Heinrich von Kleists Stück könnte ein aktueller Beitrag zur MeToo-Debatte um sexuelle Belästigung sein, wäre es nicht vor 210 Jahren uraufgeführt worden – am Weimarer Hoftheater, wo es in Goethes Inszenierung durchfiel. Viel Beifall erntete hingegen jene von Cornelia Metschitzer an der Tribüne Linz – geschickt auf eindreiviertel Stunden gekürzt und umgesetzt von einem passionierten Schauspielteam, in dem wie immer fast jeder mehrere Rollen und Kleists Blankverse souverän bewältigte. Stimmig eingeflochten, als wäre es dafür komponiert: Schuberts "Forellenquintett".

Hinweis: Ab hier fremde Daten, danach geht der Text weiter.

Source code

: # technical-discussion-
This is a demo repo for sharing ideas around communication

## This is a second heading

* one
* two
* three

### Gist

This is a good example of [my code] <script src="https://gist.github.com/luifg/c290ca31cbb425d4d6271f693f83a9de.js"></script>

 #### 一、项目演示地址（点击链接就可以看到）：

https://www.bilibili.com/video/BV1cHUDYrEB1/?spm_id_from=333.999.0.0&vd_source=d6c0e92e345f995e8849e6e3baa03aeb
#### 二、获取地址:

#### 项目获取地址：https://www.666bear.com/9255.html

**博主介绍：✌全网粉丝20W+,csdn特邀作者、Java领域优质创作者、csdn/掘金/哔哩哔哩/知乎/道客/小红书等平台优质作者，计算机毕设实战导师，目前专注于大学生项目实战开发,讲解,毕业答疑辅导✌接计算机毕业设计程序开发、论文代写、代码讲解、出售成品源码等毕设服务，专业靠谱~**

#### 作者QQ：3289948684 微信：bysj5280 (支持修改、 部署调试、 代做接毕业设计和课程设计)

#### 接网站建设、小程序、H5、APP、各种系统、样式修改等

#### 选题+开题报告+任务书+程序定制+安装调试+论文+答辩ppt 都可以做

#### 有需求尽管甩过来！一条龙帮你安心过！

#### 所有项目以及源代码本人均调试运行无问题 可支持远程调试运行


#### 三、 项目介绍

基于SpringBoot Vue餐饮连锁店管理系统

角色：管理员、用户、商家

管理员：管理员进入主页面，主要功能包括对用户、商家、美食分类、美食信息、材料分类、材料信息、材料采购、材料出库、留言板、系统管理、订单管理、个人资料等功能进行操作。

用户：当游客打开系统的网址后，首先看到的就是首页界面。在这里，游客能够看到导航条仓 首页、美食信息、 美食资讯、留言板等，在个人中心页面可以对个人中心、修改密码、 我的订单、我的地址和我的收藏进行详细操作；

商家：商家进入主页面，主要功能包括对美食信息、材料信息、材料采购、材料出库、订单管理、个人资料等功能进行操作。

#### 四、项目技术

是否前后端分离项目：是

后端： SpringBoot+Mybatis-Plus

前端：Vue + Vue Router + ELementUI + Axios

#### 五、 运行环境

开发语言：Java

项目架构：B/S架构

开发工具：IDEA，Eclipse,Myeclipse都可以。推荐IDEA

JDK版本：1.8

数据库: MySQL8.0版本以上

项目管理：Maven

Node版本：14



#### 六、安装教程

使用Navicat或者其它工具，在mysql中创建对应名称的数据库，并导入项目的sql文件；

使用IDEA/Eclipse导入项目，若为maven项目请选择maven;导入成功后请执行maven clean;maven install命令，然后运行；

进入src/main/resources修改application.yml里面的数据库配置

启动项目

Vor dem finalen Glück bringen Scherben Unglück: Was, wenn ein Richter einen Schuldigen finden und verurteilen soll, der er selbst ist? Wie ein Chamäleon nimmt Rudi Müllehners Mimik alle Schattierungen an, entsprechend der sich immer mehr zuspitzenden Lage. Und die ist fatal verzwickt: Sein heimlicher, hinterlistig unmoralisch motivierter Besuch bei Eve endete in einem Scherbenhaufen. Was er immer verzweifelter zu verhüllen sucht, drängt sich umso mehr ans Licht, das bald auch anderen aufgeht, wie seinem aufstiegsaffinen Schreiber. Alexander Lughofer harrt genüsslich des Augenblicks der Wahrheit und auf des Richters Thron. Hemd an – und aus: Samuel Pock wechselt sicher wie rasant zwischen förmlichem Revisor und aufgelöstem Verlobten. Kristin Henkel macht charmant das Beste aus ihrer Rolle der verzagten, da zum Schweigen erpressten Braut. Paula Kühn ist ihre aufbrausend gestrenge Mutter. Beide tänzeln zudem als kokette Mägde über die Bühne, die im Tribüne-Stil mit wenigen, fantasievoll eingesetzten Utensilien auskommt. Kräftiger Premierenapplaus. (kasch)
Fazit: Kleists Klassiker als solider, kurzweiliger Theaterabend.